I’m exhausted. The nicotine and the THC are battling it out inside my body, and the stimulant in them is about to get reinforcement from the cup of coffee I just brewed and will soon drink. It’s nearly 11pm, and after a long weekend filled with pleasant surprises and late nights, I should be going to bed.
I love to sing. There was a time when I would lock myself in the bathroom and turn on the hair dryer – or I’d get in my car and drive with no particular destination – so I could sing as loudly and freely as I wished to, without fear of being heard by neighbors. Now I can’t help but sing out loud while walking the dog, I can’t help but turn up the music and belt out words as soon as I get home from work. It’s a shot of life that courses speedily through my veins.
I need a shot before succumbing to sleep, so I’m pacing the floor as I wait for the coffee to cool. I don’t have the body of my 17 year-old self – the one who would be up on a Friday at 6am for school, drive immediately after to a 6hr restaurant job shift, dash home for a shower and change, hop back in the car for a 45min drive to a night of dancing, flirting, kissing, Dunkin’ Donuts stops at 3am, followed shortly by a 10hr shift at aforementioned restaurant job. I’m certainly not she in body, but I think I’ll always be in mind. I can’t sleep, I won’t sleep because… I haven’t written in over two months. I think the words, I rearrange them in my head, I punctuate them into phrases and sentences. I rearrange the sentences. I think up a title and an outline, maybe even come up with a tag item. But I know it – because I hear it now – there’s a low voice in the back of my mind that says, “eh, that’s boring. Who cares. You should do expense reports first.” I’m not sure why I’ve been listening to that bitch.
I find myself awake too because it’s that time of the year. Holidays, reflection, where have I been, where am I going, who do I love, am I worthy of great, sensual, long bouts of sex with an attractive, strong guy who will pull my hair and do other things?
[pause for recouping]
For some reason I’m filled with love for my family, my friends; my wonderful friends who make me laugh and feel fantastic in my own skin. I’m filled with positivity and hope and the clear, near tangent belief that age 28 will be the best I’ve had thus far. It’s soon approaching. I’m excited.
I think about the people I’ve met, the little things I’ve gotten out of them that will hopefully stay with me forever. I think about my poor neighbor and the time I called the cops on him because his party was loud and I was intolerant of the fun he was having. I think I’d rather not be that girl. I’d rather go talk to him and find out that he’s a really nice boy and I should bake him some cookies because while the neighborhood is fantastic, we have a mice infestation in the building and the superintendent is a jackass. No one told him that when he signed the year lease and that isn’t fair.

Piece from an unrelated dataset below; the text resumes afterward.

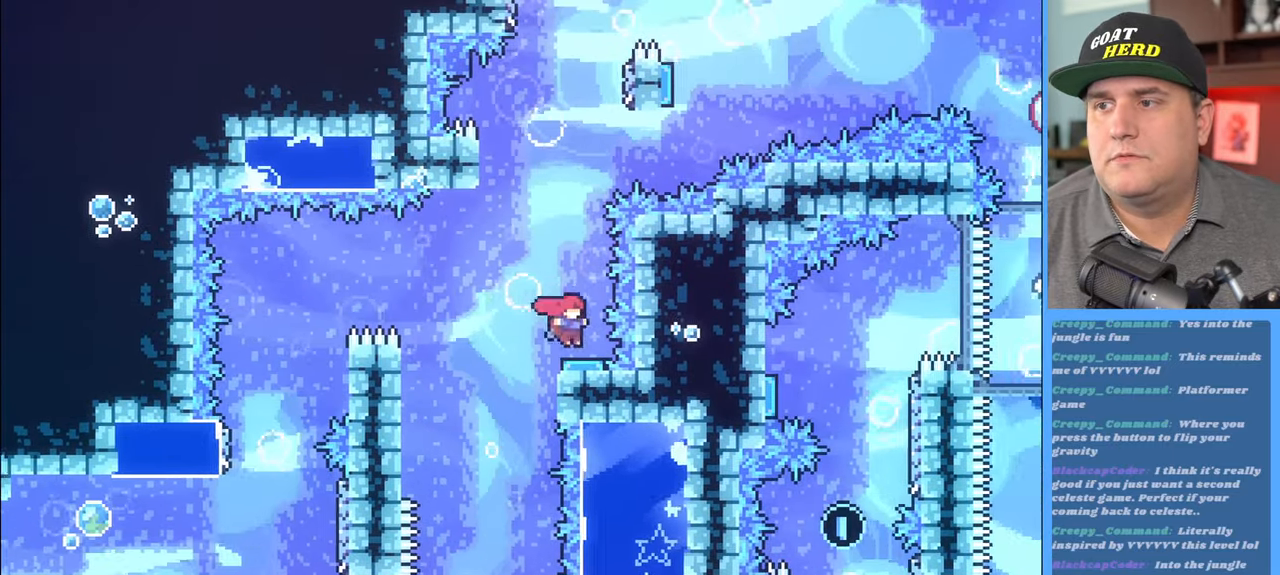
{"buttons": ["R2"], "left_stick": "left", "right_stick": "center", "events": [[117, "left_stick", "left"]]}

I think about my dog, how funny she is when she barks and runs in her sleep, how loving she is, how lucky I am to have this living teddy bear spending time with me, and I get sad when I notice the dark semi circles under her eyes. She’s getting old and I’m going to lose it when she’s no longer around.
Sometimes I wish I could share my thoughts with someone really special. And most of the time I feel lucky, content, and ready to go to bed when I realize how eager my tired fingers have been to transpose my silly thoughts. I think my life’s pretty great, I think I’m not perfect, I think I’m still as curious and giddy as I was at age 11, though with quite a few more tricks up my sleeve. I think I’m looking forward to Christmas and a New Year. I think I may need an Adderall tomorrow. I think I should remember to write about the night I was cracked out and homeless.